趙老丈坐在一旁,整理著帶來的布囊,從里面拿出一個小小的布包,打開來,里面是一些制鹽用的工具,有小鏟子,有篩子,還有一個小小的陶罐。
“這些都是老朽祖上傳下來的制鹽工具,雖不大,卻實用。”趙老丈拿起鏟子,輕輕摩挲著,“明日一早,老朽帶你去濰水入海口的灘涂地,那里的泥沙含鹽量高,是制鹽的好地方。只是如今被張家把持著,我們只能去偏僻些的灘涂,偷偷摸摸地制鹽,若是被張家的人發現,怕是會有麻煩。”
沈硯點了點頭,目光落在那些制鹽工具上,眼中閃過一絲精光。他知道,這是他在青州立足的第一步,也是最重要的一步。捕魚制鹽,看似是普通的生計,卻是他積累資本,結交人脈,最終打破士族壟斷的基礎。

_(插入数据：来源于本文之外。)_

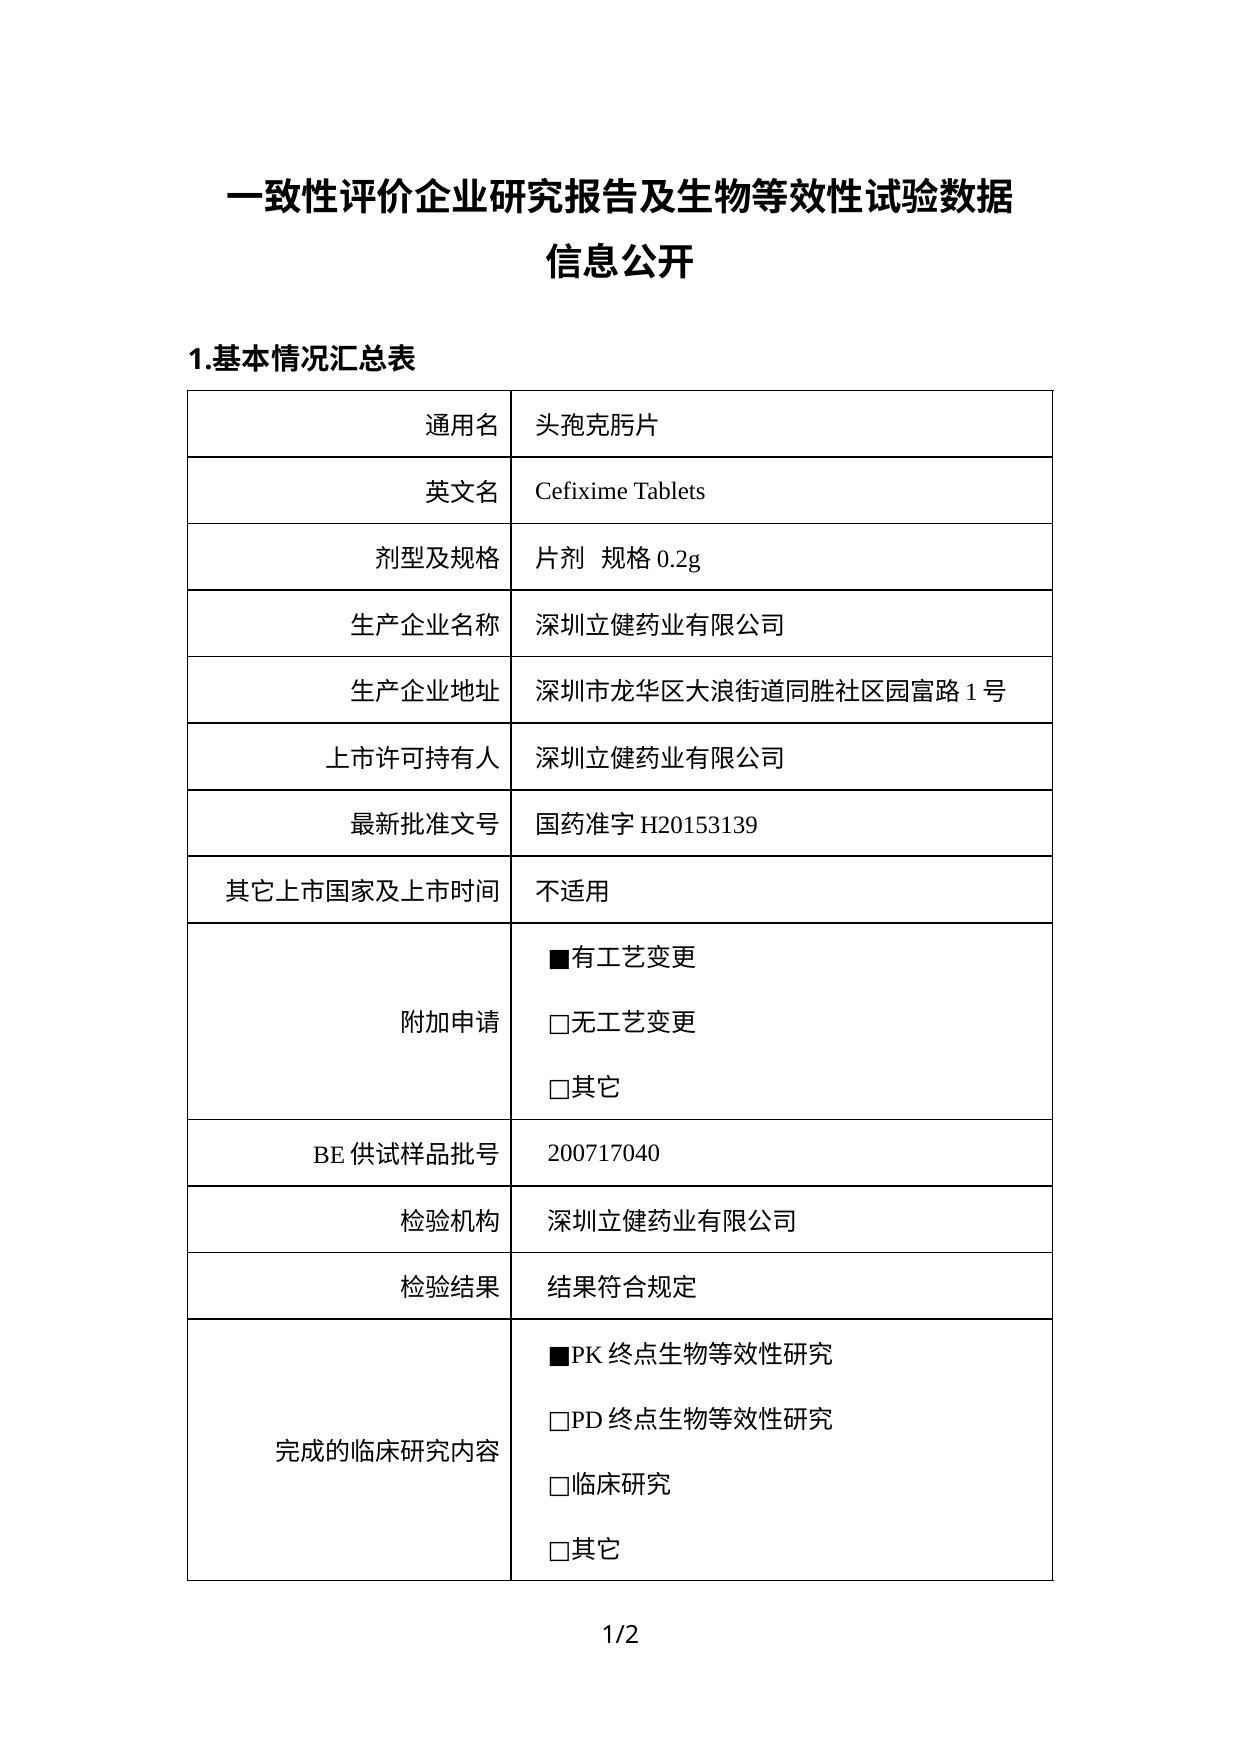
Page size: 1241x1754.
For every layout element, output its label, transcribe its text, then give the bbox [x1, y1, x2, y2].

table_cell Cefixime Tablets [512, 458, 1052, 523]
table_cell ■PK终点生物等效性研究 □PD终点生物等效性研究 □临床研究 □其它 [512, 1320, 1052, 1580]
table_cell 国药准字H20153139 [512, 791, 1052, 855]
table_cell 深圳立健药业有限公司 [512, 1187, 1052, 1252]
table_cell 生产企业地址 [188, 657, 510, 722]
table_cell 检验结果 [188, 1253, 510, 1318]
table_header 头孢克肟片 [512, 391, 1052, 456]
table_cell 片剂 规格0.2g [512, 524, 1052, 589]
text 1.基本情况汇总表 [187, 324, 1053, 389]
table_cell 英文名 [188, 458, 510, 523]
table_cell 最新批准文号 [188, 791, 510, 855]
table_cell 200717040 [512, 1120, 1052, 1185]
table_cell 剂型及规格 [188, 524, 510, 589]
table_cell 结果符合规定 [512, 1253, 1052, 1318]
table_cell 完成的临床研究内容 [188, 1320, 510, 1580]
table_cell BE供试样品批号 [188, 1120, 510, 1185]
table_cell 上市许可持有人 [188, 724, 510, 789]
table_cell 深圳立健药业有限公司 [512, 591, 1052, 656]
text 信息公开 [187, 227, 1053, 292]
table_cell ■有工艺变更 □无工艺变更 □其它 [512, 924, 1052, 1118]
table_cell 附加申请 [188, 924, 510, 1118]
table_cell 其它上市国家及上市时间 [188, 857, 510, 922]
table_cell 不适用 [512, 857, 1052, 922]
table_header 通用名 [188, 391, 510, 456]
table_cell 生产企业名称 [188, 591, 510, 656]
table_cell 检验机构 [188, 1187, 510, 1252]
table_cell 深圳立健药业有限公司 [512, 724, 1052, 789]
table_cell 深圳市龙华区大浪街道同胜社区园富路1号 [512, 657, 1052, 722]
text 一致性评价企业研究报告及生物等效性试验数据 [187, 162, 1053, 227]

“明日我跟你去。”沈硯沉聲道,“傷口不妨事,能撐得住。只是我們初來乍到,凡事小心為上,先摸清灘涂的情況,再動手制鹽,不要急于求成。”
“老朽明白。”趙老丈點了點頭,將工具收好,“老朽活了大半輩子,這點分寸還是有的。我們先小批量制鹽,夠自己吃,再偷偷換些糧食,等熟悉了情況,再慢慢擴大。”

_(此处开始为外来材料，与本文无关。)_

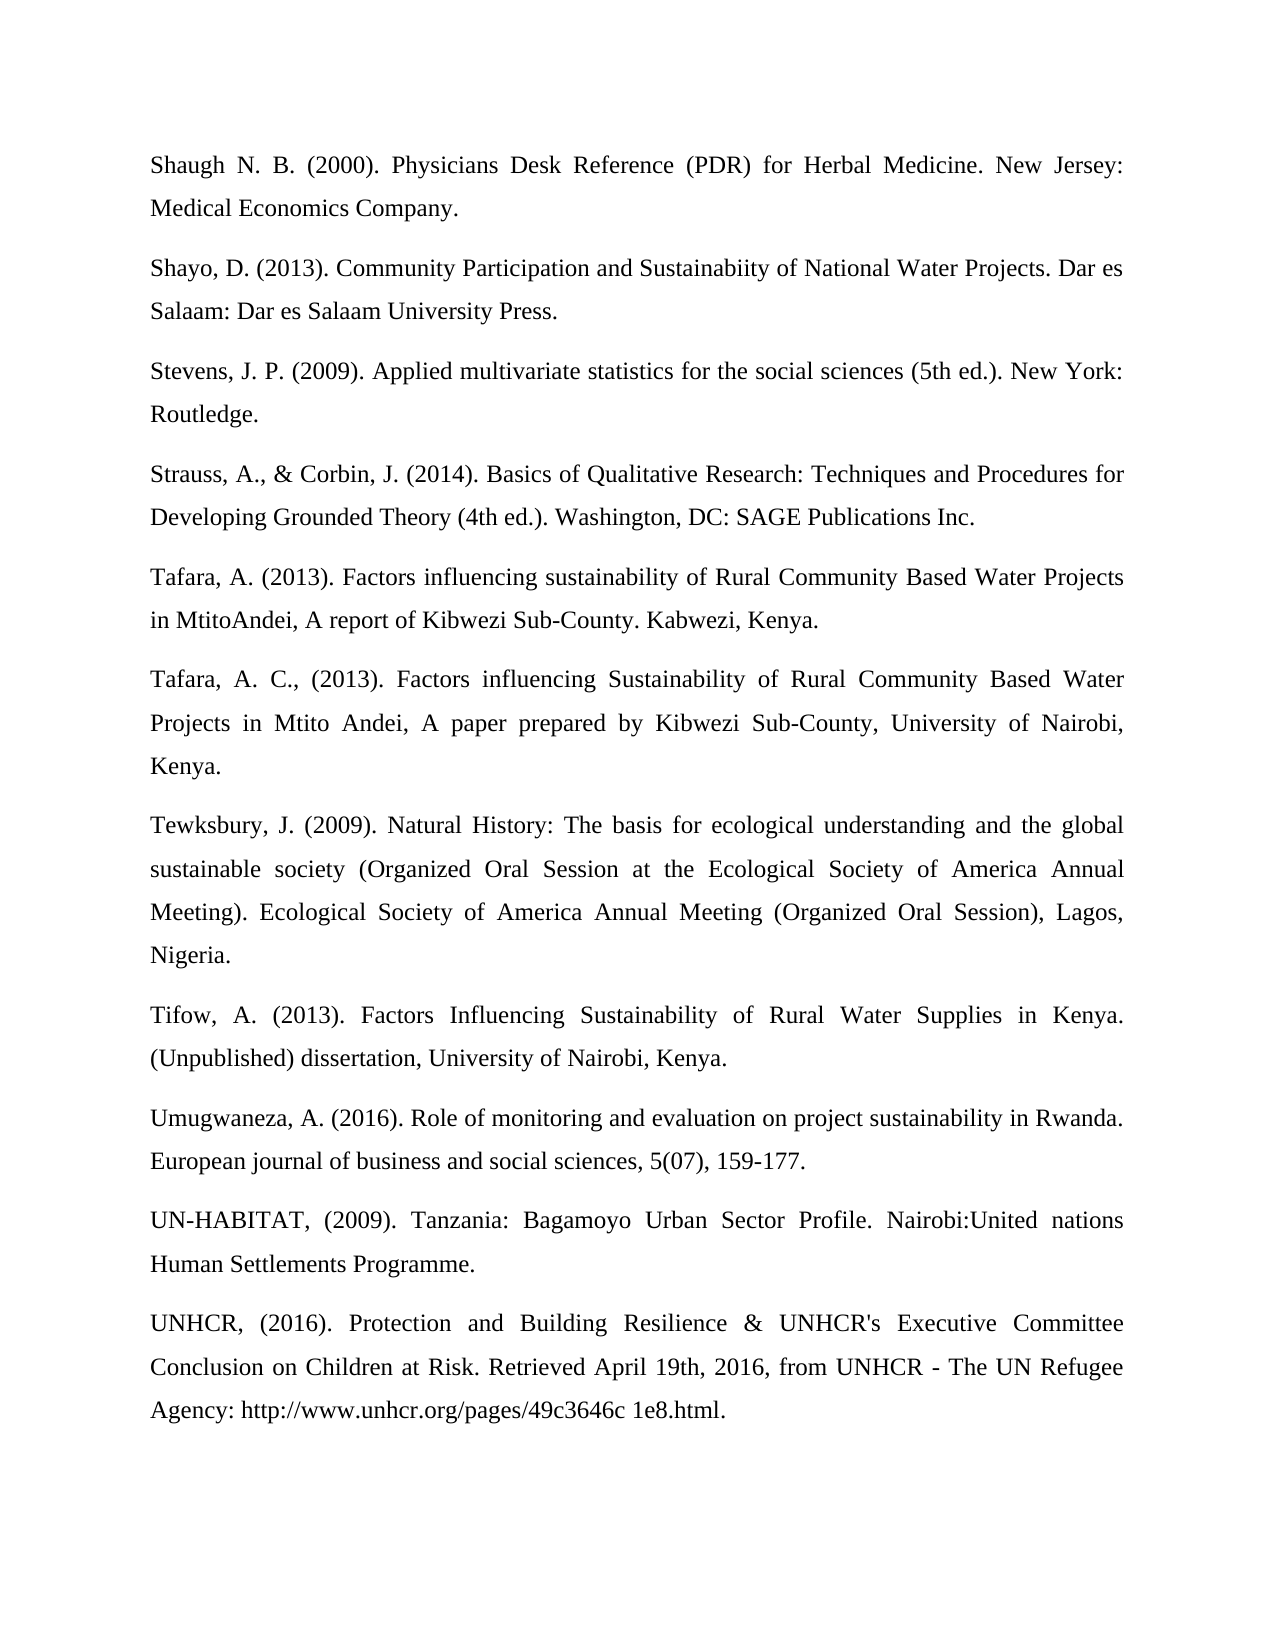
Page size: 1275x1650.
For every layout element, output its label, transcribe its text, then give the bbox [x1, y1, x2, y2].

text Tafara, A. (2013). Factors influencing sustainability of Rural Community Based Water Projects in MtitoAndei, A report of Kibwezi Sub-County. Kabwezi, Kenya. [150, 562, 1125, 633]
text UNHCR, (2016). Protection and Building Resilience & UNHCR's Executive Committee Conclusion on Children at Risk. Retrieved April 19th, 2016, from UNHCR - The UN Refugee Agency: http://www.unhcr.org/pages/49c3646c 1e8.html. [150, 1308, 1125, 1423]
text Stevens, J. P. (2009). Applied multivariate statistics for the social sciences (5th ed.). New York: Routledge. [150, 356, 1125, 428]
text Tafara, A. C., (2013). Factors influencing Sustainability of Rural Community Based Water Projects in Mtito Andei, A paper prepared by Kibwezi Sub-County, University of Nairobi, Kenya. [150, 664, 1125, 779]
text Shayo, D. (2013). Community Participation and Sustainabiity of National Water Projects. Dar es Salaam: Dar es Salaam University Press. [150, 253, 1125, 325]
text Shaugh N. B. (2000). Physicians Desk Reference (PDR) for Herbal Medicine. New Jersey: Medical Economics Company. [150, 150, 1125, 222]
text Tewksbury, J. (2009). Natural History: The basis for ecological understanding and the global sustainable society (Organized Oral Session at the Ecological Society of America Annual Meeting). Ecological Society of America Annual Meeting (Organized Oral Session), Lagos, Nigeria. [150, 811, 1125, 969]
text Strauss, A., & Corbin, J. (2014). Basics of Qualitative Research: Techniques and Procedures for Developing Grounded Theory (4th ed.). Washington, DC: SAGE Publications Inc. [150, 459, 1125, 531]
text UN-HABITAT, (2009). Tanzania: Bagamoyo Urban Sector Profile. Nairobi:United nations Human Settlements Programme. [150, 1206, 1125, 1277]
text Tifow, A. (2013). Factors Influencing Sustainability of Rural Water Supplies in Kenya. (Unpublished) dissertation, University of Nairobi, Kenya. [150, 1000, 1125, 1072]
text Umugwaneza, A. (2016). Role of monitoring and evaluation on project sustainability in Rwanda. European journal of business and social sciences, 5(07), 159-177. [150, 1103, 1125, 1174]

油燈的火苗輕輕跳動,映著兩人的臉龐,茅屋中安靜下來,只有窗外傳來濰水潺潺的流水聲,還有遠處幾聲犬吠。
沈硯靠在墻壁上,閉上眼睛,腦海中開始梳理著來到青州后的一切。李家村的淳樸百姓,把持鹽場的張家,青州的四大士族,還有那在漳水渡口偶遇的林家小姐。
一切都充滿了未知,卻也充滿了希望。
在冀州,他只是掙扎在生死邊緣的黃巾小兵,而在青州,他有了容身之所,有了安身立命的手藝,還有了一步步向上爬的機會。

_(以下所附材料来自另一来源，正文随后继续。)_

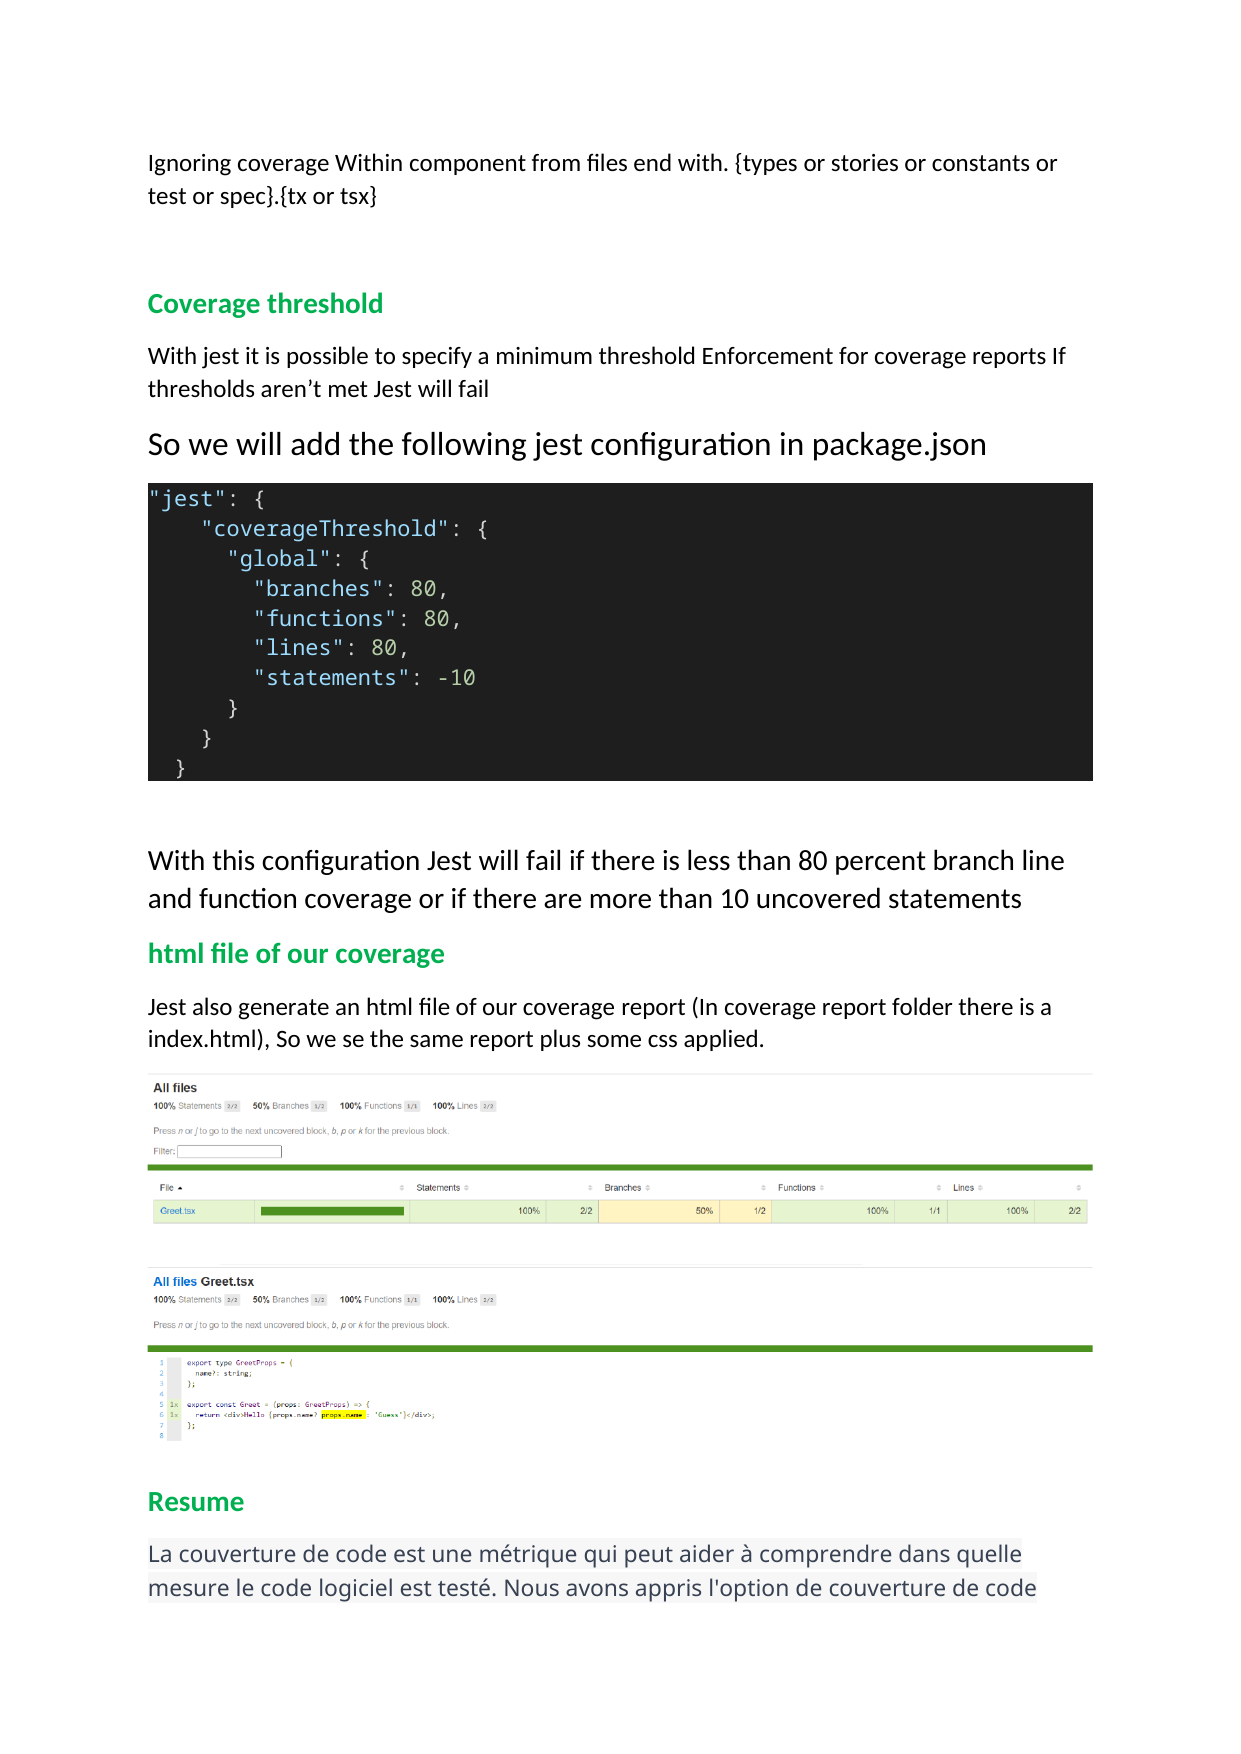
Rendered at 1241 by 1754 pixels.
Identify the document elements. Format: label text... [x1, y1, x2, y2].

picture [147, 1073, 1093, 1263]
text } [148, 722, 1093, 752]
text With this configuration Jest will fail if there is less than 80 percent branch line and function coverage or if there are more than 10 uncovered statements [148, 842, 1093, 916]
picture [147, 1264, 1093, 1465]
text "lines": 80, [148, 632, 1093, 662]
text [148, 1538, 1093, 1603]
text "coverageThreshold": { [148, 513, 1093, 543]
text } [148, 692, 1093, 722]
text html file of our coverage [148, 936, 1093, 971]
text Coverage threshold [148, 285, 1093, 321]
text "statements": -10 [148, 662, 1093, 692]
text "branches": 80, [148, 573, 1093, 603]
text } [148, 752, 1093, 781]
text Resume [148, 1483, 1093, 1519]
text Jest also generate an html file of our coverage report (In coverage report folder there is a index.html), So we se the same report plus some css applied. [148, 991, 1093, 1054]
text So we will add the following jest configuration in package.json [148, 423, 1093, 463]
text "global": { [148, 543, 1093, 573]
text "jest": { [148, 483, 1093, 513]
text With jest it is possible to specify a minimum threshold Enforcement for coverage reports If thresholds aren’t met Jest will fail [148, 340, 1093, 404]
text Ignoring coverage Within component from files end with. {types or stories or constants or test or spec}.{tx or tsx} [148, 148, 1093, 211]
text "functions": 80, [148, 603, 1093, 632]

他知道,未來的路依舊艱難,張家的壓迫,士族的排擠,還有亂世的兵禍,都可能隨時降臨。但他不再是孤身一人,身邊有趙老丈的幫助,村里有李大海這樣的淳樸百姓,他有信心,在這片土地上,闖出一片屬于自己的天地。
“早點休息吧,明日還要早起。”趙老丈的聲音打斷了沈硯的思緒。
沈硯睜開眼,點了點頭,吹滅了油燈。
茅屋陷入黑暗,只有月光透過窗欞的縫隙灑進來,落在地上,形成斑駁的光影。
濰水的流水聲,在夜色中格外清晰,像是在訴說著一個新的開始。
沈硯躺在干草鋪成的床上,感受著身體的疲憊,也感受著心中那份愈發堅定的信念。
青州,濰水畔,李家村。
他的立足之路,從此刻,正式開啟。
而他不知道的是,一場圍繞著鹽漁的紛爭,已然在李家村的周圍,悄然醞釀。張家的爪牙,早已盯上了這片偏僻的灘涂,一場危機,正在慢慢逼近。